• **ABOUT THIS EXERCISE**
Return, word for word, only the lines of the data below that lie between the line with "13.4px; color: #2e6fb7;" and the line with "<th>境内责任人住所地址</th>", those two lines included.

——————

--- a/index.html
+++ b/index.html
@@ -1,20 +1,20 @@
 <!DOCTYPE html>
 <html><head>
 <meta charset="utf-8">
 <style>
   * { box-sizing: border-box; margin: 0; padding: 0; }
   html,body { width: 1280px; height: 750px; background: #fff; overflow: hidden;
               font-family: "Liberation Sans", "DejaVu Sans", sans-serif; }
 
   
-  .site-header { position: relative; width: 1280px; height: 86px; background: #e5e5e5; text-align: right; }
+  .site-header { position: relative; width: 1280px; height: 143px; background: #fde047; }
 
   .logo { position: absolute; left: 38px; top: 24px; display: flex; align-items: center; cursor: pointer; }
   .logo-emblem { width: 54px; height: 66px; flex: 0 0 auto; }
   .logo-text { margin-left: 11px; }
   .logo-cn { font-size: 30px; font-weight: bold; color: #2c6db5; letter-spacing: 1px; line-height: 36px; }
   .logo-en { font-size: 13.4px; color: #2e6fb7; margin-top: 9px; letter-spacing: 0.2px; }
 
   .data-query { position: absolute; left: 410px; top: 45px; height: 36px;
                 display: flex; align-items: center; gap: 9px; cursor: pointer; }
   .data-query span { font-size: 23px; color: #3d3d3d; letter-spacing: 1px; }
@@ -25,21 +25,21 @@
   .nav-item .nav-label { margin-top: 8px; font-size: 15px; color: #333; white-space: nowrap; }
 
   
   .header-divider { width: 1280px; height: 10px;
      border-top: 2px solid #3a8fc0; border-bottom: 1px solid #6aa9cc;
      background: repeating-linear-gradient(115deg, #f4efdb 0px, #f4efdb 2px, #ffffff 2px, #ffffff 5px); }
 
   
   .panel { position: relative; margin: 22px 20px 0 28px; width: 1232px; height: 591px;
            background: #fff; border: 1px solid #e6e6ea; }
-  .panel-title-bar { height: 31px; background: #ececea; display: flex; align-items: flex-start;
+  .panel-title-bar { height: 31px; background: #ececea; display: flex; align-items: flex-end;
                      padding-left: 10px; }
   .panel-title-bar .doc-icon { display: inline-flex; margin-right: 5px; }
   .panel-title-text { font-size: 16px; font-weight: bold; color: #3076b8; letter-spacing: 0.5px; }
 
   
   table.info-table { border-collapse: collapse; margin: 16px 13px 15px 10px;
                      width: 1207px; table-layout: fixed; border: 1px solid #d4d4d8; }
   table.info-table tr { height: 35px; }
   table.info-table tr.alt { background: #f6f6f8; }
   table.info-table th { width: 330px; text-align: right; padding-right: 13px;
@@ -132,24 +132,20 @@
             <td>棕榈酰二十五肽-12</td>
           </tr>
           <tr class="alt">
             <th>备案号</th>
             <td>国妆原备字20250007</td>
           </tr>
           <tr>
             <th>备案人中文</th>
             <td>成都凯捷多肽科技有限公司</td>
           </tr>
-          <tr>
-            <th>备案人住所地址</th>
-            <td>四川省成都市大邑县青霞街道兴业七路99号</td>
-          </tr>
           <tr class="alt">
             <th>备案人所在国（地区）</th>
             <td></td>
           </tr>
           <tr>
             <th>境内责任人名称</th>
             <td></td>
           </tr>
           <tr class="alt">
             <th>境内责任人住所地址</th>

——————

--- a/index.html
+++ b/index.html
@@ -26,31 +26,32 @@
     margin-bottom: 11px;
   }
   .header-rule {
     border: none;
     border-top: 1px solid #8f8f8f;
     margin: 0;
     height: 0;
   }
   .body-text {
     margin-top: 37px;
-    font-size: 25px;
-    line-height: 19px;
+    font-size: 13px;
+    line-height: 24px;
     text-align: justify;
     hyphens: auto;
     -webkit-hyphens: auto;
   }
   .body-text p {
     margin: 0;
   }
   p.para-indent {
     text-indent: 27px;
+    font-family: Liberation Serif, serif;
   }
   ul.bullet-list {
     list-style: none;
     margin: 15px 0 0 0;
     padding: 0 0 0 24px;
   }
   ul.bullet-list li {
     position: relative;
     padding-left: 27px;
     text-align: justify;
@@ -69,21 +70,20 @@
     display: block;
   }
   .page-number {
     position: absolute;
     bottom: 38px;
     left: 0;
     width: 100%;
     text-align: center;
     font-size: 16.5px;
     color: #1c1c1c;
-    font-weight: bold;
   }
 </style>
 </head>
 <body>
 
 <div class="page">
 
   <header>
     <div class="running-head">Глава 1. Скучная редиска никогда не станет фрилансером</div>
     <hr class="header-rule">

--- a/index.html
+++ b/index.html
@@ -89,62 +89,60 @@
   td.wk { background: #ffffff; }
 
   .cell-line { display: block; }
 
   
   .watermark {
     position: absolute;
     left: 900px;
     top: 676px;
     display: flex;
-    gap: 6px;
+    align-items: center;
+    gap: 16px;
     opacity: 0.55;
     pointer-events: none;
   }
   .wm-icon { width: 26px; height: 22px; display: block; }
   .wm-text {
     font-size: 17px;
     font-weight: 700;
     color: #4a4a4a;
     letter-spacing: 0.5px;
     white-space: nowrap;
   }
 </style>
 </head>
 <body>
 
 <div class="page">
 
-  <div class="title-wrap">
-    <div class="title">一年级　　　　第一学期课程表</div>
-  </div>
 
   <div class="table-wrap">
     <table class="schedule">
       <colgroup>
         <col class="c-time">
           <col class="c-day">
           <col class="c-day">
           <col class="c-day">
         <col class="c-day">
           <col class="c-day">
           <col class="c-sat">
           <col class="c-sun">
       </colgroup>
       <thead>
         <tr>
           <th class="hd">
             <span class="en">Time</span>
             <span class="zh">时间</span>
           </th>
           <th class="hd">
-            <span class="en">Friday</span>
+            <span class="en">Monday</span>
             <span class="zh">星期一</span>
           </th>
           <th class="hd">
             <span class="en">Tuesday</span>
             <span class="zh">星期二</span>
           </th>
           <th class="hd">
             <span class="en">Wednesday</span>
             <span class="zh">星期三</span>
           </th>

——————

• **SOLVED PROBLEM**
   .logo-en { font-size: 13.4px; color: #2e6fb7; margin-top: 9px; letter-spacing: 0.2px; }
 
   .data-query { position: absolute; left: 410px; top: 45px; height: 36px;
                 display: flex; align-items: center; gap: 9px; cursor: pointer; }
   .data-query span { font-size: 23px; color: #3d3d3d; letter-spacing: 1px; }
@@ -25,21 +25,21 @@
   .nav-item .nav-label { margin-top: 8px; font-size: 15px; color: #333; white-space: nowrap; }
 
   
   .header-divider { width: 1280px; height: 10px;
      border-top: 2px solid #3a8fc0; border-bottom: 1px solid #6aa9cc;
      background: repeating-linear-gradient(115deg, #f4efdb 0px, #f4efdb 2px, #ffffff 2px, #ffffff 5px); }
 
   
   .panel { position: relative; margin: 22px 20px 0 28px; width: 1232px; height: 591px;
            background: #fff; border: 1px solid #e6e6ea; }
-  .panel-title-bar { height: 31px; background: #ececea; display: flex; align-items: flex-start;
+  .panel-title-bar { height: 31px; background: #ececea; display: flex; align-items: flex-end;
                      padding-left: 10px; }
   .panel-title-bar .doc-icon { display: inline-flex; margin-right: 5px; }
   .panel-title-text { font-size: 16px; font-weight: bold; color: #3076b8; letter-spacing: 0.5px; }
 
   
   table.info-table { border-collapse: collapse; margin: 16px 13px 15px 10px;
                      width: 1207px; table-layout: fixed; border: 1px solid #d4d4d8; }
   table.info-table tr { height: 35px; }
   table.info-table tr.alt { background: #f6f6f8; }
   table.info-table th { width: 330px; text-align: right; padding-right: 13px;
@@ -132,24 +132,20 @@
             <td>棕榈酰二十五肽-12</td>
           </tr>
           <tr class="alt">
             <th>备案号</th>
             <td>国妆原备字20250007</td>
           </tr>
           <tr>
             <th>备案人中文</th>
             <td>成都凯捷多肽科技有限公司</td>
           </tr>
-          <tr>
-            <th>备案人住所地址</th>
-            <td>四川省成都市大邑县青霞街道兴业七路99号</td>
-          </tr>
           <tr class="alt">
             <th>备案人所在国（地区）</th>
             <td></td>
           </tr>
           <tr>
             <th>境内责任人名称</th>
             <td></td>
           </tr>
           <tr class="alt">
             <th>境内责任人住所地址</th>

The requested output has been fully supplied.